このグラフは6日で止まっていますが、明らかにこの時点では発酵は完了していません。酵母が浮遊している間に、熟成を助ける重要なプロセスが進行しているのです。例えば、残った酵母がビール中のジアセチルを吸収してくれています。そのため、一次発酵が終わった後、酵母が凝集して熟成するまでの時間を確保する必要があるのです。
BeerSmith Home Brewing Blogの今週の記事はお楽しみいただけましたでしょうか?また、コメントやお友達への紹介もお待ちしています。
BeerSmith™ 3 – Home Brewing Softwareのご紹介
BeerSmithでは、醸造管理ソフトウェアを提供しています。
レシピの計算、世界各国のビアスタイルをマッチング、世界中のブルワーとレシピを共有し、比較することも出来ます!
ぜひ、BeerSmith Web エディタを30日間無料でお試しください。

出典元
How Yeast Ferments Beer Over Time
※1 懸濁液(酵母スラリー)
一度発酵を終えて回収した酵母の懸濁液のことです。スラリーとは、液体中に固体の粒子が混在しており、多くは粘性の強い状態のものを指します。酵母スラリーには、ビールと多くの酵母が含まれており、粘性の高い状態になっています 。

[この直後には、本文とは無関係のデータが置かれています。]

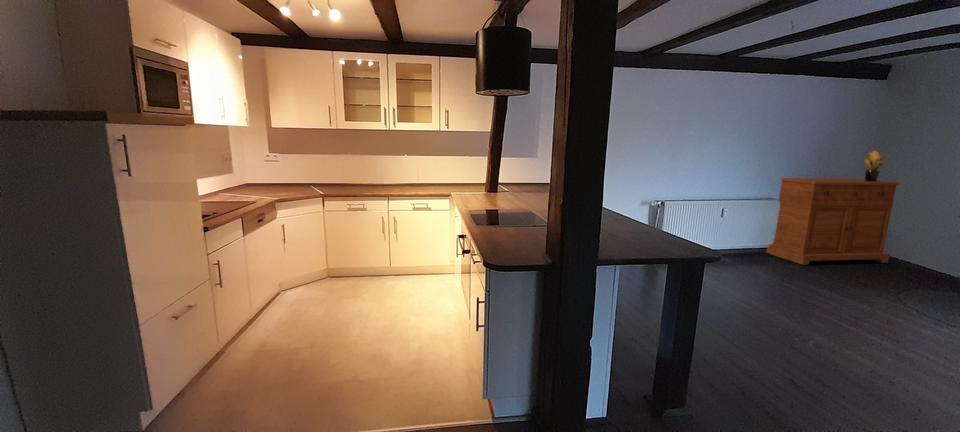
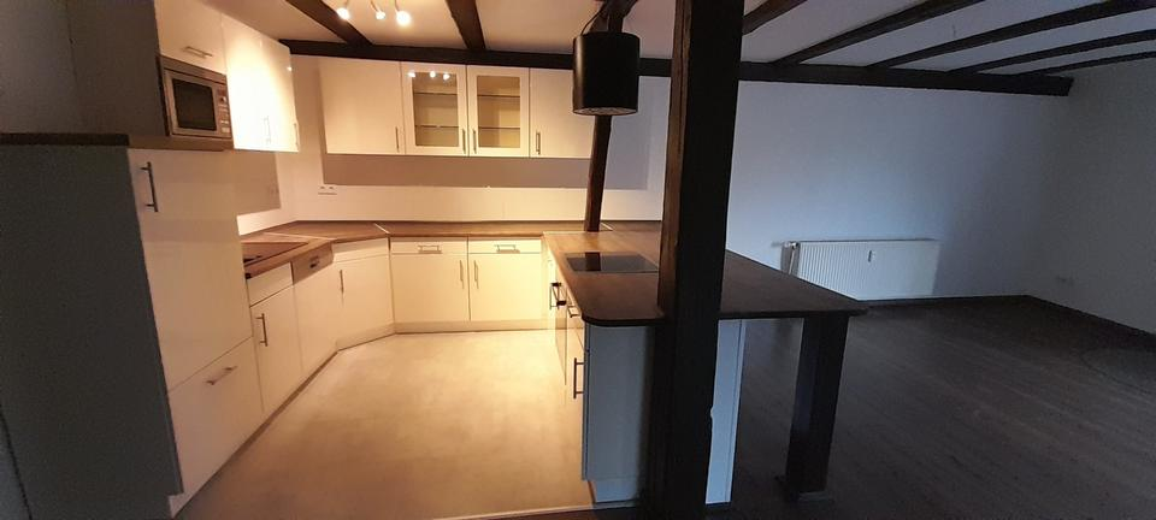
- potted plant [862,150,891,182]
- sideboard [765,177,902,266]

引用: 株式会社神鋼環境ソリューション「ビール醸造工程における酵母スラリー撹拌システムの開発」が令和元年度 化学工学会技術賞を受賞」-高品質・安定的なビール製造のための酵母ハンドリングの技術開発-(引用日:2022/12/25)
※2 エアレーション(aeration)
aeration (エアレーション)(麦汁に)空気を通気させること。麦汁の中に酸素をとけ込ませること。醸造過程の様々なステージいおいて麦汁に空気を通すこと。 特に発酵のはじめは、酵母は好気性呼吸をするため、酸素を必要とする。ビールを上手に発酵させるためには、麦汁を完全にエアレーションしておく必要がある。温度が低いほど酸素が溶解しやすいので、麦汁の温度を27度以下で行う必要がある。高い温度でのエアレーションはメラノイジンの酸化が起こり、後のビールの酸化の原因となる。麦汁に酸素が適量溶解していないと、酵母の働きが鈍くなり十分な発酵ができない。オフフレーバーの原因となります。